- **MATERIAL PROVIDED**
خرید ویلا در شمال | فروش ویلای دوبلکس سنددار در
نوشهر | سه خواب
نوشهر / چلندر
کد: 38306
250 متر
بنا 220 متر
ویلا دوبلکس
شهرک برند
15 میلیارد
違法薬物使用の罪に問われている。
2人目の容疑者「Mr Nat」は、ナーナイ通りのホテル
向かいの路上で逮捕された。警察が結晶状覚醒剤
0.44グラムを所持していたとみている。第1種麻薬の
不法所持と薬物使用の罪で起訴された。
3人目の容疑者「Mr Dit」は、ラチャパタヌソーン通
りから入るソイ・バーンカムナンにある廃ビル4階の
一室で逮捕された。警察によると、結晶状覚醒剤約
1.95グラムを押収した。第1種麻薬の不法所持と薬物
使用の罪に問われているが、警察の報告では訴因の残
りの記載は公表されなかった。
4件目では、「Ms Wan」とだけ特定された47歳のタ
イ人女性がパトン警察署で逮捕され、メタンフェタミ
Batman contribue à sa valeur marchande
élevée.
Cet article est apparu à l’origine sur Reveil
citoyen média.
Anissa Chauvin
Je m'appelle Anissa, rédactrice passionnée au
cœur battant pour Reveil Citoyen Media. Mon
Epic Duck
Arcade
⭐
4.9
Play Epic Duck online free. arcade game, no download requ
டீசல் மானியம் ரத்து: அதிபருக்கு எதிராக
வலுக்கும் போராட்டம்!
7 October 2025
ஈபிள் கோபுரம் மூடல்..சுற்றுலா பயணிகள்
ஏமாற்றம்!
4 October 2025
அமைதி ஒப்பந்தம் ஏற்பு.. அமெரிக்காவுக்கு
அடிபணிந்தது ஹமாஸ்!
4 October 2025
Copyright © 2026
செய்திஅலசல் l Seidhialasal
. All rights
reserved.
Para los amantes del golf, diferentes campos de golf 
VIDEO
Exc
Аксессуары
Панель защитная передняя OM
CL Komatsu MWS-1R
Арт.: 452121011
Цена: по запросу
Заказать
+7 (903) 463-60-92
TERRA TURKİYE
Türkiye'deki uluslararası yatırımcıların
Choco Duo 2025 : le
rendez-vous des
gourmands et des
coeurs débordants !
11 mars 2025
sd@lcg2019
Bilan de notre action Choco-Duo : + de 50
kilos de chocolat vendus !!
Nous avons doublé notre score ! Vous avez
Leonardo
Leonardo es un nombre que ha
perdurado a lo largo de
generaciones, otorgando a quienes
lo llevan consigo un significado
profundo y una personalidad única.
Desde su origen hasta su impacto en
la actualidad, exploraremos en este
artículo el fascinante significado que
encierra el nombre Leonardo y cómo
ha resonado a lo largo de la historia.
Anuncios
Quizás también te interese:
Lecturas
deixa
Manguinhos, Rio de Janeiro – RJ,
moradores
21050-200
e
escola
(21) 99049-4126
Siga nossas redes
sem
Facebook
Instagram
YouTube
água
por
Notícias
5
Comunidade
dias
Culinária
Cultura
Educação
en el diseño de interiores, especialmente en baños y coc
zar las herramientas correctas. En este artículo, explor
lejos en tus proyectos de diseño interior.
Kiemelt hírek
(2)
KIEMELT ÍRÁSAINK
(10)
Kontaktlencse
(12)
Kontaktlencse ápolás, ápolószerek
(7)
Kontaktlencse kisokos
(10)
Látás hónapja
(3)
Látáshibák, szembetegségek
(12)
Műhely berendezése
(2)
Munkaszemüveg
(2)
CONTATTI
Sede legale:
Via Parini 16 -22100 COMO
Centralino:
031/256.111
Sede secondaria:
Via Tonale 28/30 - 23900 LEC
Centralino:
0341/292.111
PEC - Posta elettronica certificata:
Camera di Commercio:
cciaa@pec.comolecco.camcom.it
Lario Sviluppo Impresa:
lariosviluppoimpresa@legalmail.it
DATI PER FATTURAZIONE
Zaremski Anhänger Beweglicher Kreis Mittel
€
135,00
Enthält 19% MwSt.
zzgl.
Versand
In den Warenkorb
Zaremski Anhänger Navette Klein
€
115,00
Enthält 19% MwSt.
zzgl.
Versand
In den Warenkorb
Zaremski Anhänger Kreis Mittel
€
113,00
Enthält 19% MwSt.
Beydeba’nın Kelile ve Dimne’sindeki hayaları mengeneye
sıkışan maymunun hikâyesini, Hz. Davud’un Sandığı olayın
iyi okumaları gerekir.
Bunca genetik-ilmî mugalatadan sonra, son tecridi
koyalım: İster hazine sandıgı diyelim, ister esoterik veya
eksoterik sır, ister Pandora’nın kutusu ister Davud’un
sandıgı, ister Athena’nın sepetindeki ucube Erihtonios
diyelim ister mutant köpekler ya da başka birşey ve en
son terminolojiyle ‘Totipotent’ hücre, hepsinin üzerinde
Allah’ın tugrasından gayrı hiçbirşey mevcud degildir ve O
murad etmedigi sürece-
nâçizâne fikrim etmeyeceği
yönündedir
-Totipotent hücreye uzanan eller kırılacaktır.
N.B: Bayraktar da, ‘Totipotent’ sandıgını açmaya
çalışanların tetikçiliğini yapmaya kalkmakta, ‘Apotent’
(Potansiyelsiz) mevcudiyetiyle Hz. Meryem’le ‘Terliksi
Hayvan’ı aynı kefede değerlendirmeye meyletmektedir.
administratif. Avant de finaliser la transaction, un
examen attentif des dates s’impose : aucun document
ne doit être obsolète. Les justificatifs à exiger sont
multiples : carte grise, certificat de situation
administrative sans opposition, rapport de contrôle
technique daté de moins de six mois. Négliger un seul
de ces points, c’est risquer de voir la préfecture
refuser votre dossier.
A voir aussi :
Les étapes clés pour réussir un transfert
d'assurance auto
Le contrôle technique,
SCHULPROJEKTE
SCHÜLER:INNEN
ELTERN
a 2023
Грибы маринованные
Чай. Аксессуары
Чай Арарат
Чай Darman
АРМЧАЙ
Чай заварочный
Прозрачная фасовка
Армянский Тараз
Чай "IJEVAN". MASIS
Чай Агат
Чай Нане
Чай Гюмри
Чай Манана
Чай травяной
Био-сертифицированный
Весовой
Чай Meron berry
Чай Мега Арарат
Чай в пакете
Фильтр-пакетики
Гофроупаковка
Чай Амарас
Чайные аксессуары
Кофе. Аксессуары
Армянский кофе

- **WHAT TO WORK ON**
Return the complete material exactly as it appears.

- **SOLUTION FOR THIS TASK**
خرید ویلا در شمال | فروش ویلای دوبلکس سنددار در
نوشهر | سه خواب
نوشهر / چلندر
کد: 38306
250 متر
بنا 220 متر
ویلا دوبلکس
شهرک برند
15 میلیارد
違法薬物使用の罪に問われている。
2人目の容疑者「Mr Nat」は、ナーナイ通りのホテル
向かいの路上で逮捕された。警察が結晶状覚醒剤
0.44グラムを所持していたとみている。第1種麻薬の
不法所持と薬物使用の罪で起訴された。
3人目の容疑者「Mr Dit」は、ラチャパタヌソーン通
りから入るソイ・バーンカムナンにある廃ビル4階の
一室で逮捕された。警察によると、結晶状覚醒剤約
1.95グラムを押収した。第1種麻薬の不法所持と薬物
使用の罪に問われているが、警察の報告では訴因の残
りの記載は公表されなかった。
4件目では、「Ms Wan」とだけ特定された47歳のタ
イ人女性がパトン警察署で逮捕され、メタンフェタミ
Batman contribue à sa valeur marchande
élevée.
Cet article est apparu à l’origine sur Reveil
citoyen média.
Anissa Chauvin
Je m'appelle Anissa, rédactrice passionnée au
cœur battant pour Reveil Citoyen Media. Mon
Epic Duck
Arcade
⭐
4.9
Play Epic Duck online free. arcade game, no download requ
டீசல் மானியம் ரத்து: அதிபருக்கு எதிராக
வலுக்கும் போராட்டம்!
7 October 2025
ஈபிள் கோபுரம் மூடல்..சுற்றுலா பயணிகள்
ஏமாற்றம்!
4 October 2025
அமைதி ஒப்பந்தம் ஏற்பு.. அமெரிக்காவுக்கு
அடிபணிந்தது ஹமாஸ்!
4 October 2025
Copyright © 2026
செய்திஅலசல் l Seidhialasal
. All rights
reserved.
Para los amantes del golf, diferentes campos de golf 
VIDEO
Exc
Аксессуары
Панель защитная передняя OM
CL Komatsu MWS-1R
Арт.: 452121011
Цена: по запросу
Заказать
+7 (903) 463-60-92
TERRA TURKİYE
Türkiye'deki uluslararası yatırımcıların
Choco Duo 2025 : le
rendez-vous des
gourmands et des
coeurs débordants !
11 mars 2025
sd@lcg2019
Bilan de notre action Choco-Duo : + de 50
kilos de chocolat vendus !!
Nous avons doublé notre score ! Vous avez
Leonardo
Leonardo es un nombre que ha
perdurado a lo largo de
generaciones, otorgando a quienes
lo llevan consigo un significado
profundo y una personalidad única.
Desde su origen hasta su impacto en
la actualidad, exploraremos en este
artículo el fascinante significado que
encierra el nombre Leonardo y cómo
ha resonado a lo largo de la historia.
Anuncios
Quizás también te interese:
Lecturas
deixa
Manguinhos, Rio de Janeiro – RJ,
moradores
21050-200
e
escola
(21) 99049-4126
Siga nossas redes
sem
Facebook
Instagram
YouTube
água
por
Notícias
5
Comunidade
dias
Culinária
Cultura
Educação
en el diseño de interiores, especialmente en baños y coc
zar las herramientas correctas. En este artículo, explor
lejos en tus proyectos de diseño interior.
Kiemelt hírek
(2)
KIEMELT ÍRÁSAINK
(10)
Kontaktlencse
(12)
Kontaktlencse ápolás, ápolószerek
(7)
Kontaktlencse kisokos
(10)
Látás hónapja
(3)
Látáshibák, szembetegségek
(12)
Műhely berendezése
(2)
Munkaszemüveg
(2)
CONTATTI
Sede legale:
Via Parini 16 -22100 COMO
Centralino:
031/256.111
Sede secondaria:
Via Tonale 28/30 - 23900 LEC
Centralino:
0341/292.111
PEC - Posta elettronica certificata:
Camera di Commercio:
cciaa@pec.comolecco.camcom.it
Lario Sviluppo Impresa:
lariosviluppoimpresa@legalmail.it
DATI PER FATTURAZIONE
Zaremski Anhänger Beweglicher Kreis Mittel
€
135,00
Enthält 19% MwSt.
zzgl.
Versand
In den Warenkorb
Zaremski Anhänger Navette Klein
€
115,00
Enthält 19% MwSt.
zzgl.
Versand
In den Warenkorb
Zaremski Anhänger Kreis Mittel
€
113,00
Enthält 19% MwSt.
Beydeba’nın Kelile ve Dimne’sindeki hayaları mengeneye
sıkışan maymunun hikâyesini, Hz. Davud’un Sandığı olayın
iyi okumaları gerekir.
Bunca genetik-ilmî mugalatadan sonra, son tecridi
koyalım: İster hazine sandıgı diyelim, ister esoterik veya
eksoterik sır, ister Pandora’nın kutusu ister Davud’un
sandıgı, ister Athena’nın sepetindeki ucube Erihtonios
diyelim ister mutant köpekler ya da başka birşey ve en
son terminolojiyle ‘Totipotent’ hücre, hepsinin üzerinde
Allah’ın tugrasından gayrı hiçbirşey mevcud degildir ve O
murad etmedigi sürece-
nâçizâne fikrim etmeyeceği
yönündedir
-Totipotent hücreye uzanan eller kırılacaktır.
N.B: Bayraktar da, ‘Totipotent’ sandıgını açmaya
çalışanların tetikçiliğini yapmaya kalkmakta, ‘Apotent’
(Potansiyelsiz) mevcudiyetiyle Hz. Meryem’le ‘Terliksi
Hayvan’ı aynı kefede değerlendirmeye meyletmektedir.
administratif. Avant de finaliser la transaction, un
examen attentif des dates s’impose : aucun document
ne doit être obsolète. Les justificatifs à exiger sont
multiples : carte grise, certificat de situation
administrative sans opposition, rapport de contrôle
technique daté de moins de six mois. Négliger un seul
de ces points, c’est risquer de voir la préfecture
refuser votre dossier.
A voir aussi :
Les étapes clés pour réussir un transfert
d'assurance auto
Le contrôle technique,
SCHULPROJEKTE
SCHÜLER:INNEN
ELTERN
a 2023
Грибы маринованные
Чай. Аксессуары
Чай Арарат
Чай Darman
АРМЧАЙ
Чай заварочный
Прозрачная фасовка
Армянский Тараз
Чай "IJEVAN". MASIS
Чай Агат
Чай Нане
Чай Гюмри
Чай Манана
Чай травяной
Био-сертифицированный
Весовой
Чай Meron berry
Чай Мега Арарат
Чай в пакете
Фильтр-пакетики
Гофроупаковка
Чай Амарас
Чайные аксессуары
Кофе. Аксессуары
Армянский кофе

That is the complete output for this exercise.